Dowd has had the most sustained success with seven points in his past nine games (three goals, four assists) - though not all of that came with Jaskin and Boyd. But together the trio continues to show that it shouldn’t be overlooked with significant contributions towards the team’s scoring.

“I think right now we're just having fun together,” Boyd said after the 6-2 win against the Red Wings. “It's kind of funny, you play games and you start making plays together and all of a sudden, it's kind of like a snowball effect. The more plays you make, the more confidence you get and it just kind of keeps going.”

The fourth line’s newfound confidence – and the fun they’re having with it – is tangible. Jaskin, after chipping past Detroit defenseman Mike Green, hustled to avoid an icing call and then helped feed Dowd, who passed to Boyd for a goal that put Washington ahead 2-0 just 10:50 into the game. 

The play looked effortless – so much so that the Red Wings were frustrated by the end of the first, down 3-0. It wasn’t until the third period that Detroit was finally able to get on the board thanks to a goal by Dylan Larkin that held up after a coach’s challenge for goalie interference.

Larkin spoke to the struggle to counter Washington’s fourth line’s success..

“There’s no bad players in this league,” Larkin said. “Whoever scores, it’s disappointing. But the next shift is the most important. We got penned in our zone a little too much tonight.”

Capitals coach Todd Reirden had high praise for the line’s developing chemistry.

“[There’s] a lot of chemistry,” Reirden said. “They're playing well and it’s great to see them get rewarded, and they could have had a couple more. They play the right way for the most part.”

Though Boyd, Dowd, and Jaskin have been outstanding in the past few games, it isn’t a completely new development, but rather, an improvement on a larger goal.

“It's something talked about in the summer,” Reirden said. “[There’s an] importance of having depth scoring and I think that was something we struggled with in the first 10 games of the year, getting scoring from that bottom six. Now it's been a really big part of our success.“

As the league evolves, requiring more skill and versatility from more players, Reirden remains positive that the Caps are ahead of the curve.
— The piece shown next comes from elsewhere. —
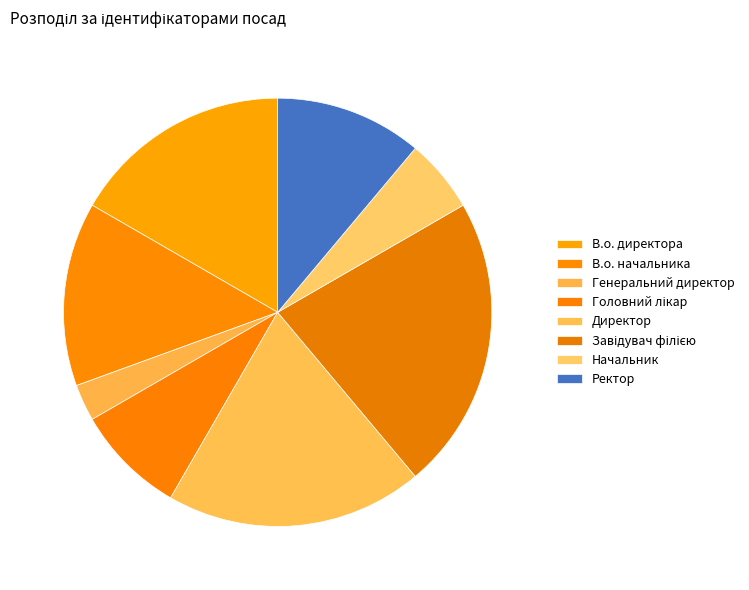

What portion of the pie excludes Директор?

80.6%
“The days of just having a fourth line guy that would be your tough guy, that's kind of gone away,” Reirden said. “I think where we're headed, [if] you can get offensive production from that fourth line, you become a very difficult team to match up against. That's a luxury as a coach if you can have that type of depth. Credit all goes to how our players have bought in and taken advantage of their opportunities. They've been given them, they've earned and deserved to be in that situation they're in right now.”